Indexing¶
For every column in the object, Xskipper can collect summary metadata. This metadata is used during query evaluation to skip over objects which have no relevant data.
Default Indexes¶
The following indexes are supported out of the box:
Index type | Description | Applicable to predicates in WHERE clauses | Column types |
---|---|---|---|
MinMax | Stores minimum and maximum values for a column | <,<=,=,>=,> | All types except for complex types. See Supported Spark SQL data types. |
ValueList | Stores the list of unique values for the column | =,IN,LIKE | All types except for complex types. See Supported Spark SQL data types. |
BloomFilter | Uses a bloom filter to test for set membership | =,IN | Byte, String, Long, Integer, Short |
In order to add an index using the IndexBuilder
to specify the required indexes, for example:
# create Xskipper instance for the sample dataset
xskipper = Xskipper(spark, dataset_location)
# remove index if exists
if xskipper.isIndexed():
xskipper.dropIndex()
xskipper.indexBuilder() \
.addMinMaxIndex("temp") \
.addValueListIndex("city") \
.addBloomFilterIndex("vid") \
.build(reader) \
.show(10, False)
// create Xskipper instance for the sample dataset
val xskipper = new Xskipper(spark, dataset_location)
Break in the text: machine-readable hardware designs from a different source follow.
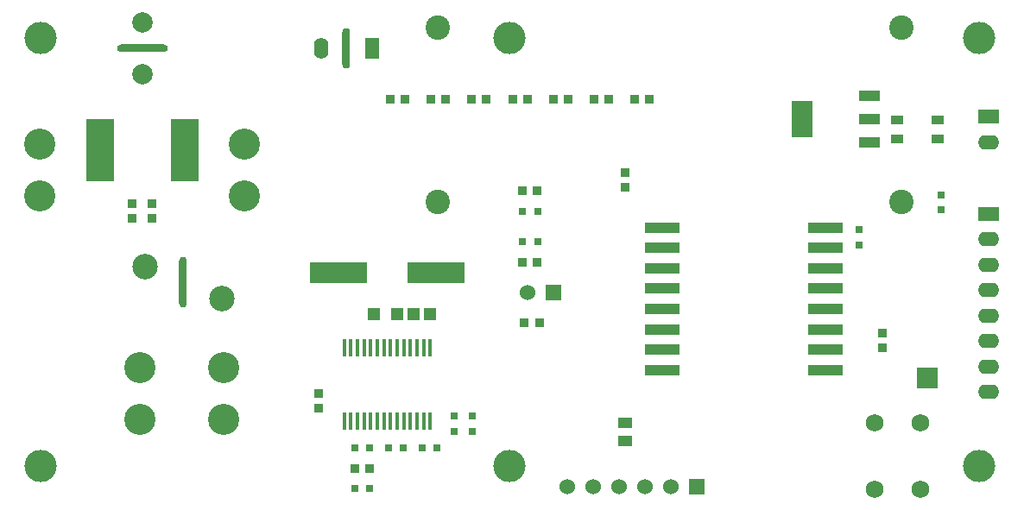
<source format=gts>
G04 #@! TF.FileFunction,Soldermask,Top*
%FSLAX46Y46*%
G04 Gerber Fmt 4.6, Leading zero omitted, Abs format (unit mm)*
G04 Created by KiCad (PCBNEW (2015-08-16 BZR 6096)-product) date Wed 23 Sep 2015 10:28:05 PDT*
%MOMM*%
G01*
G04 APERTURE LIST*
%ADD10C,0.152400*%
%ADD11R,1.300000X0.900000*%
%ADD12R,0.800000X0.800000*%
%ADD13R,2.100000X1.400000*%
%ADD14O,2.100000X1.400000*%
%ADD15R,1.524000X1.524000*%
%ADD16C,1.524000*%
%ADD17R,0.950000X0.950000*%
%ADD18R,2.700000X6.200000*%
%ADD19R,1.400000X1.100000*%
%ADD20C,1.750000*%
%ADD21R,2.032000X2.032000*%
%ADD22R,1.270000X1.270000*%
%ADD23R,2.032000X3.657600*%
%ADD24R,2.032000X1.016000*%
%ADD25R,0.400000X1.750000*%
%ADD26R,3.500000X1.000000*%
%ADD27R,5.600000X2.100000*%
%ADD28R,1.400000X2.100000*%
%ADD29O,1.400000X2.100000*%
%ADD30O,0.762000X4.000000*%
%ADD31C,1.998980*%
%ADD32O,5.000000X0.762000*%
%ADD33C,2.500000*%
%ADD34O,0.762000X5.000000*%
%ADD35C,3.048000*%
%ADD36C,3.175000*%
%ADD37C,2.400000*%
G04 APERTURE END LIST*
D10*
D11*
X201990000Y-87047500D03*
X201990000Y-88952500D03*
X197990000Y-87047500D03*
X197990000Y-88952500D03*
D12*
X151396000Y-119263000D03*
X152896000Y-119263000D03*
X148094000Y-119263000D03*
X149594000Y-119263000D03*
X161250000Y-96010000D03*
X162750000Y-96010000D03*
X161250000Y-99010000D03*
X162750000Y-99010000D03*
X144792000Y-123200000D03*
X146292000Y-123200000D03*
X146292000Y-119243000D03*
X144792000Y-119243000D03*
X156327000Y-116090000D03*
X156327000Y-117590000D03*
X154549000Y-116090000D03*
X154549000Y-117590000D03*
X202321000Y-95873000D03*
X202321000Y-94373000D03*
X194249200Y-97802000D03*
X194249200Y-99302000D03*
D13*
X207000000Y-86750000D03*
D14*
X207000000Y-89250000D03*
D15*
X164270000Y-104000000D03*
D16*
X161730000Y-104000000D03*
D14*
X207000000Y-98750000D03*
X207000000Y-101250000D03*
D13*
X207000000Y-96250000D03*
D14*
X207000000Y-103750000D03*
X207000000Y-106250000D03*
X207000000Y-108750000D03*
X207000000Y-111250000D03*
X207000000Y-113750000D03*
D15*
X178350000Y-123000000D03*
D16*
X175810000Y-123000000D03*
X173270000Y-123000000D03*
X170730000Y-123000000D03*
X168190000Y-123000000D03*
X165650000Y-123000000D03*
D17*
X148275000Y-85010000D03*
X149725000Y-85010000D03*
X152275000Y-85010000D03*
X153725000Y-85010000D03*
X156275000Y-85010000D03*
X157725000Y-85010000D03*
X122962000Y-96725000D03*
X122962000Y-95275000D03*
D18*
X119802000Y-90000000D03*
X128102000Y-90000000D03*
D17*
X160275000Y-85010000D03*
X161725000Y-85010000D03*
X124962000Y-96725000D03*
X124962000Y-95275000D03*
X164275000Y-85010000D03*
X165725000Y-85010000D03*
X168275000Y-85010000D03*
X169725000Y-85010000D03*
X172275000Y-85010000D03*
X173725000Y-85010000D03*
X161275000Y-94010000D03*
X162725000Y-94010000D03*
X161275000Y-101010000D03*
X162725000Y-101010000D03*
X144817000Y-121295000D03*
X146267000Y-121295000D03*
D19*
X171287600Y-116777800D03*
X171287600Y-118527800D03*
D17*
X196586000Y-107987000D03*
X196586000Y-109437000D03*
X161454000Y-106944000D03*
X162904000Y-106944000D03*
X171313000Y-92239000D03*
X171313000Y-93689000D03*
D20*
X195750000Y-116750000D03*
X200250000Y-116750000D03*
X195750000Y-123250000D03*
X200250000Y-123250000D03*
D21*
X200914000Y-112395000D03*
D22*
X150571200Y-106070400D03*
X148945600Y-106070400D03*
X146710400Y-106070400D03*
X152196800Y-106070400D03*
D23*
X188698000Y-87000000D03*
D24*
X195302000Y-87000000D03*
X195302000Y-84714000D03*
X195302000Y-89286000D03*
D25*
X143775000Y-116600000D03*
X144425000Y-116600000D03*
X145075000Y-116600000D03*
X145725000Y-116600000D03*
X146375000Y-116600000D03*
X147025000Y-116600000D03*
X147675000Y-116600000D03*
X148325000Y-116600000D03*
X148975000Y-116600000D03*
X149625000Y-116600000D03*
X150275000Y-116600000D03*
X150925000Y-116600000D03*
X151575000Y-116600000D03*
X152225000Y-116600000D03*
X152225000Y-109400000D03*
X151575000Y-109400000D03*
X150925000Y-109400000D03*
X150275000Y-109400000D03*
X149625000Y-109400000D03*
X148975000Y-109400000D03*
X148325000Y-109400000D03*
X147675000Y-109400000D03*
X147025000Y-109400000D03*
X146375000Y-109400000D03*
X145725000Y-109400000D03*
X145075000Y-109400000D03*
X144425000Y-109400000D03*
X143775000Y-109400000D03*
D26*
X191000000Y-111600000D03*
X191000000Y-109600000D03*
X191000000Y-107600000D03*
X191000000Y-105600000D03*
X191000000Y-103600000D03*
X191000000Y-101600000D03*
X191000000Y-99600000D03*
X191000000Y-97600000D03*
X175000000Y-97600000D03*
X175000000Y-99600000D03*
X175000000Y-101600000D03*
X175000000Y-103600000D03*
X175000000Y-105600000D03*
X175000000Y-107600000D03*
X175000000Y-109600000D03*
X175000000Y-111600000D03*
D27*
X143250000Y-102000000D03*
X152750000Y-102000000D03*
D17*
X141234000Y-115329800D03*
X141234000Y-113879800D03*
D28*
X146500000Y-80000000D03*
D29*
X141500000Y-80000000D03*
D30*
X144000000Y-80000000D03*
D31*
X124000000Y-82540000D03*
X124000000Y-77460000D03*
D32*
X124000000Y-80000000D03*
D33*
X131750000Y-104600000D03*
X124250000Y-101400000D03*
D34*
X128000000Y-103000000D03*
D35*
X131953000Y-116459000D03*
X131953000Y-111379000D03*
X123698000Y-116459000D03*
X123698000Y-111379000D03*
X113952000Y-94540000D03*
X113952000Y-89460000D03*
X133952000Y-94540000D03*
X133952000Y-89460000D03*
D36*
X206000000Y-79000000D03*
X206000000Y-121000000D03*
X114000000Y-121000000D03*
X114000000Y-79000000D03*
X160000000Y-79000000D03*
X160000000Y-121000000D03*
D37*
X198399400Y-77978000D03*
X152984200Y-77978000D03*
X198399400Y-95123000D03*
X152984200Y-95123000D03*
M02*

</source>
// remove existing index if needed
if (xskipper.isIndexed()) {
xskipper.dropIndex()
}
xskipper.indexBuilder()
.addMinMaxIndex("temp")
.addValueListIndex("city")
.addBloomFilterIndex("vid")
.build(reader)
.show(false)
By default, the indexes are stored as parquet files stored in storage Each parquet file with row per each object in the dataset.
For more information about the parquet metadatastore see here.
Plugins¶
Xskipper supports adding new indexes using a pluggable system.
For instructions on how to create a new plugin see here.
Supported plugins¶
Currently the following plugins are supported (in addition to the built-in indexes: MinMax, ValueList and BloomFilter):
- Regex Plugin - An index which enables to save a value list for a given regex.
Setting up a plugin¶
In order to use a plugin you first need to register the needed classes.
For example, for the Regex Plugin:
from xskipper import Registration
Registration.addMetadataFilterFactory(spark, 'io.xskipper.plugins.regex.filter.RegexValueListMetaDataFilterFactory')
# Add IndexFactory
Registration.addIndexFactory(spark, 'io.xskipper.plugins.regex.index.RegexIndexFactory')
# Add MetaDataTranslator
Registration.addMetaDataTranslator(spark, 'io.xskipper.plugins.regex.parquet.RegexValueListMetaDataTranslator')
# Add ClauseTranslator
Registration.addClauseTranslator(spark, 'io.xskipper.plugins.regex.parquet.RegexValueListClauseTranslator')
import io.xskipper._
import io.xskipper.plugins.regex.filter.RegexValueListMetaDataFilterFactory
import io.xskipper.plugins.regex.index.RegexIndexFactory
import io.xskipper.plugins.regex.parquet.{RegexValueListClauseTranslator, RegexValueListMetaDataTranslator}
// registering the filter factories for user metadataFilters
Registration.addIndexFactory(RegexIndexFactory)
Registration.addMetadataFilterFactory(RegexValueListMetaDataFilterFactory)
Registration.addClauseTranslator(RegexValueListClauseTranslator)
Registration.addMetaDataTranslator(RegexValueListMetaDataTranslator)
Index building¶
In order to build an index you can use the addCustomIndex
API.
For example for the Regex Plugin:
xskipper = Xskipper(spark, dataset_path)
# adding the index using the custom index API
xskipper.indexBuilder() \
.addCustomIndex("io.xskipper.plugins.regex.index.RegexValueListIndex", ["log_line"],
{"io.xskipper.plugins.regex.pattern.r0": ".* .* .* (.*): .*"}) \
.build(reader) \
.show(10, False)
import io.xskipper.plugins.regex.implicits._
// index the dataset
val xskipper = new Xskipper(spark, dataset_path)
xskipper
.indexBuilder()
// using the implicit method defined in the plugin implicits
.addRegexValueListIndex("log_line", Seq(".* .* .* (.*): .*"))
// equivalent
//.addCustomIndex(RegexValueListIndex("log_line", Seq(".* .* .* (.*): .*")))
.build(reader).show(false)
Creating you own plugin¶
In order to create your own plugin see here.